**WORK REQUIRED**
Please write out only the lines running from the one with "pen holder: none" through the last line of the listing, each exactly as given.

**RECORDS FOR THE TASK**
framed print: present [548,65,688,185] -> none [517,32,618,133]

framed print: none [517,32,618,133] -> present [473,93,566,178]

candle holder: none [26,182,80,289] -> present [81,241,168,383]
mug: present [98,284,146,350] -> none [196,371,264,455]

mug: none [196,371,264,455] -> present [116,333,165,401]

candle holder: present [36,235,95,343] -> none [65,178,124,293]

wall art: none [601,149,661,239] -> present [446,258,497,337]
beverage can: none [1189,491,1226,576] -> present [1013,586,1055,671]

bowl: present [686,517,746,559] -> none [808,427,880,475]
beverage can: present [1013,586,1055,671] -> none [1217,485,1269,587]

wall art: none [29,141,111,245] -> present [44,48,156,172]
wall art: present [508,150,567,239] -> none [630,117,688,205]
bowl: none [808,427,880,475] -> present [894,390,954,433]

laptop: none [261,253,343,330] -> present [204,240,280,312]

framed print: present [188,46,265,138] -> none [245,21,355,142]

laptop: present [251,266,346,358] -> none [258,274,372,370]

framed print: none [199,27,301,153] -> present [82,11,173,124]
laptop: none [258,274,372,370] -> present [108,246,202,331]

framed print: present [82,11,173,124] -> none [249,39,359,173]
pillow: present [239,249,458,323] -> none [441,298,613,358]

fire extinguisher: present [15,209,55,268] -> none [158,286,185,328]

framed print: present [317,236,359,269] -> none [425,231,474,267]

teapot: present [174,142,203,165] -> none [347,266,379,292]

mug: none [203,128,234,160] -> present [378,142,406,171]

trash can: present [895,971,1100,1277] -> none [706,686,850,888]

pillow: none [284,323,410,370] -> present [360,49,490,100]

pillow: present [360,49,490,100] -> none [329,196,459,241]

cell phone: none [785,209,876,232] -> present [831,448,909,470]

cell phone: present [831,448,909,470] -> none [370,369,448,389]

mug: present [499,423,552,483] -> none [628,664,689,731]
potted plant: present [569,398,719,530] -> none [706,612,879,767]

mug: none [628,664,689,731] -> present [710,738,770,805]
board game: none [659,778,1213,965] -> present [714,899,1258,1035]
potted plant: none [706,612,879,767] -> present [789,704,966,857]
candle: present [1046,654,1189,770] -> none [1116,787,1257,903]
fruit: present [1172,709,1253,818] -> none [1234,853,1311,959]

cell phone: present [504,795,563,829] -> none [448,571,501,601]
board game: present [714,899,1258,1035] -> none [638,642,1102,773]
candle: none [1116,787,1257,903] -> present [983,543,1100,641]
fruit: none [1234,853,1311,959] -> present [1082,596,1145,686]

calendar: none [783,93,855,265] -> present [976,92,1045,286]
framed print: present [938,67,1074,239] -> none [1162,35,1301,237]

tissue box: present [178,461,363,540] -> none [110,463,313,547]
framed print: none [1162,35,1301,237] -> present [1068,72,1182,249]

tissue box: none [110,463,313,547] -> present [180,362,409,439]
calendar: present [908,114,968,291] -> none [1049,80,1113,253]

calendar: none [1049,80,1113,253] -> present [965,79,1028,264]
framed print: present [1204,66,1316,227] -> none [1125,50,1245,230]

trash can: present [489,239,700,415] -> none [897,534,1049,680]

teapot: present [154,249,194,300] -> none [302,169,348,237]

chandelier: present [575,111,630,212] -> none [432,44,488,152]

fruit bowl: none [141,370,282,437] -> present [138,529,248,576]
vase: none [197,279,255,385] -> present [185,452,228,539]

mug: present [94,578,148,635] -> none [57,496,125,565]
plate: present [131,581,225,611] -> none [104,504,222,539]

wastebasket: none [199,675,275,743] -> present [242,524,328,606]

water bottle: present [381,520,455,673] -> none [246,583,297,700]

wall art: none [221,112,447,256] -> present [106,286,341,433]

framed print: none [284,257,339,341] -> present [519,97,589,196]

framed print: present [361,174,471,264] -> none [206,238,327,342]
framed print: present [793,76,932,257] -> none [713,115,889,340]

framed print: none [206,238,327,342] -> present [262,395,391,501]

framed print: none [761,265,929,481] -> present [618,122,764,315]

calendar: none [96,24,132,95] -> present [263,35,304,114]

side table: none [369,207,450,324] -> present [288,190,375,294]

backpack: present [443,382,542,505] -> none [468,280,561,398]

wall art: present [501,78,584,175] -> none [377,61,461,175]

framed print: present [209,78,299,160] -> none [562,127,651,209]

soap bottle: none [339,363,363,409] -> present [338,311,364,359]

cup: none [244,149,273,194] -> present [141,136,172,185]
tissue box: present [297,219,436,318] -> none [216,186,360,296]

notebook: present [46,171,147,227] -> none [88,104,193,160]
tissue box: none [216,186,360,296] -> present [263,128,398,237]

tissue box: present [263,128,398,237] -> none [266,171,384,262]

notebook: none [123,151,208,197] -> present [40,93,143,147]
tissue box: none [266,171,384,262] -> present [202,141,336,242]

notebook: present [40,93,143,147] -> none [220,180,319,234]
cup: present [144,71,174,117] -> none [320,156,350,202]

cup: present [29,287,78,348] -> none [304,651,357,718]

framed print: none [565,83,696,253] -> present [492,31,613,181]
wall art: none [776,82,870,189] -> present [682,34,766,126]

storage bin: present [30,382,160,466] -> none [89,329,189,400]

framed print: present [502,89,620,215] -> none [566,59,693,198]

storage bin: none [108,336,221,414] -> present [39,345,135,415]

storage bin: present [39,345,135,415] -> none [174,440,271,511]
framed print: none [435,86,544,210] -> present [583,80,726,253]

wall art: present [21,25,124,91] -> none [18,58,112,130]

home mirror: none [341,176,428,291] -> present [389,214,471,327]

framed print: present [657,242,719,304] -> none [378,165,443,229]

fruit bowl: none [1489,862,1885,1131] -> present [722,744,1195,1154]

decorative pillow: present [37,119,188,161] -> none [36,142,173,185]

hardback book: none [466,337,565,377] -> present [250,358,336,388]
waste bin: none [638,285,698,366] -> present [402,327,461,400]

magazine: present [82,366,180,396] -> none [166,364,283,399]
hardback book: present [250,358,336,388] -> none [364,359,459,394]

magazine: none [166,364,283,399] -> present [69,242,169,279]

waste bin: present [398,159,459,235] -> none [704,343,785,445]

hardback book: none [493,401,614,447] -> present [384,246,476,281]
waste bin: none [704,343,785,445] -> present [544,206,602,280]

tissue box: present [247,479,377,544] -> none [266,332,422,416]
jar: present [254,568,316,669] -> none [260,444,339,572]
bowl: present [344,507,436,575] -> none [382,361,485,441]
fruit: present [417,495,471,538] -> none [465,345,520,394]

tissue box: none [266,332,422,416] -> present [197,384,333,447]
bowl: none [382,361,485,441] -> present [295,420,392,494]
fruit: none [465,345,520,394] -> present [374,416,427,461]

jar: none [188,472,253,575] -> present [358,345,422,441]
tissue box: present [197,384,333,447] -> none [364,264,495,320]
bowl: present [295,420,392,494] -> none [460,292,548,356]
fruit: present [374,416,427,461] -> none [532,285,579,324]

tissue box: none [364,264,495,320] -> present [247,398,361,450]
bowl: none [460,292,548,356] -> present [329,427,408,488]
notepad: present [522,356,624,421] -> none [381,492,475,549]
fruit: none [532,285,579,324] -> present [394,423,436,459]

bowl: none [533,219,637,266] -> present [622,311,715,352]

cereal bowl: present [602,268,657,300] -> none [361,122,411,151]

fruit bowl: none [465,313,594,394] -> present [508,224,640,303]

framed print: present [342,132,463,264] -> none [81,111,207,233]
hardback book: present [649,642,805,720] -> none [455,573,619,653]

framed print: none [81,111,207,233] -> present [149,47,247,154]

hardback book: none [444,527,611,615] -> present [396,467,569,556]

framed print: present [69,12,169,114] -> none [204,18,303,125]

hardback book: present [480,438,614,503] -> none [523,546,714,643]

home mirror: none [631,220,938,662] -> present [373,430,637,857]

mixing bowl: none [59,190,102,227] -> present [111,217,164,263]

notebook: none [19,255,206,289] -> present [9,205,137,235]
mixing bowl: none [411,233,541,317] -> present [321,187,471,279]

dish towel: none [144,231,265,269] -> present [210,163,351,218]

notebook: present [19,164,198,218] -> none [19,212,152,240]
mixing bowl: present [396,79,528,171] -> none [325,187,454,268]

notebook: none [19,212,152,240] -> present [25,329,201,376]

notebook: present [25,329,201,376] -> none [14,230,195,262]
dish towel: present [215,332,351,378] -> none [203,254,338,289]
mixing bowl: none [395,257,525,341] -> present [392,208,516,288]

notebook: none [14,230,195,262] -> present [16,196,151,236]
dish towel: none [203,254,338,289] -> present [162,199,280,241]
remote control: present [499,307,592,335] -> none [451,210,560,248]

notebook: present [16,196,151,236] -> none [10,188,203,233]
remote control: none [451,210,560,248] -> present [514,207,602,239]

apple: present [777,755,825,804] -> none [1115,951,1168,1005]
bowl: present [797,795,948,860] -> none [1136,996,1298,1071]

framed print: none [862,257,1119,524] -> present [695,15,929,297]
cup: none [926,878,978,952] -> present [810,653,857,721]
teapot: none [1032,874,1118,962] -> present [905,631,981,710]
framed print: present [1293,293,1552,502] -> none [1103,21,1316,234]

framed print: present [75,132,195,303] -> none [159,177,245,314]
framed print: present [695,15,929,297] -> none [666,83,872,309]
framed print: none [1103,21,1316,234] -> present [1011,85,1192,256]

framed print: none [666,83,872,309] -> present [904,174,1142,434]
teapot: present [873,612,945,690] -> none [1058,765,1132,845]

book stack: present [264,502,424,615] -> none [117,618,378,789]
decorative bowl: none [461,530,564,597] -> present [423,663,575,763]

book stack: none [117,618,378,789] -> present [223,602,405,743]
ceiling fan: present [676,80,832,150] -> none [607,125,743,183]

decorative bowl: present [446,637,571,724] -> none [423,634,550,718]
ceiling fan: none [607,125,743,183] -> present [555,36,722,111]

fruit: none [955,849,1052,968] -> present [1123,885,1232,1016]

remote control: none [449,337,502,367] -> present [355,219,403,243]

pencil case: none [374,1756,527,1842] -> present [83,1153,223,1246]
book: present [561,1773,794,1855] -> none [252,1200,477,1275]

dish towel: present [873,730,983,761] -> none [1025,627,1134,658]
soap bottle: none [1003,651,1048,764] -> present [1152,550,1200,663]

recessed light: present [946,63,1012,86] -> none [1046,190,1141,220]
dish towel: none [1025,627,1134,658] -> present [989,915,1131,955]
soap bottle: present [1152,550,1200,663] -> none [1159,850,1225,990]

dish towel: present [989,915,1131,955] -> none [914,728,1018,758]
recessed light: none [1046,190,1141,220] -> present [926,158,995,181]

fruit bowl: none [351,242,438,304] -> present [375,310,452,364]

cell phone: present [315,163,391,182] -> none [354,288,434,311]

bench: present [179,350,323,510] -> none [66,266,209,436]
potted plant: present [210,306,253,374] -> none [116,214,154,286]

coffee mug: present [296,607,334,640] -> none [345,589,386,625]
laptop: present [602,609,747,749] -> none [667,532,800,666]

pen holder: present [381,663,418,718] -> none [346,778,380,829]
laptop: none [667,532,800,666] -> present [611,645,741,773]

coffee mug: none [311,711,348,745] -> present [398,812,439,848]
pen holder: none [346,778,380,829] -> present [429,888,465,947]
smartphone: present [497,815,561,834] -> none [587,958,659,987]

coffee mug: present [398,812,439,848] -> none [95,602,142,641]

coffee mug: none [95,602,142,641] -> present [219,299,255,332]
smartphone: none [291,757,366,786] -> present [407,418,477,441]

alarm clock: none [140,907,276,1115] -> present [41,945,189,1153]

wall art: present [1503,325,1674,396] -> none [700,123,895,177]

**SOLUTION FOR THIS TASK**
pen holder: none [346,778,380,829] -> present [429,888,465,947]
smartphone: present [497,815,561,834] -> none [587,958,659,987]

coffee mug: present [398,812,439,848] -> none [95,602,142,641]

coffee mug: none [95,602,142,641] -> present [219,299,255,332]
smartphone: none [291,757,366,786] -> present [407,418,477,441]

alarm clock: none [140,907,276,1115] -> present [41,945,189,1153]

wall art: present [1503,325,1674,396] -> none [700,123,895,177]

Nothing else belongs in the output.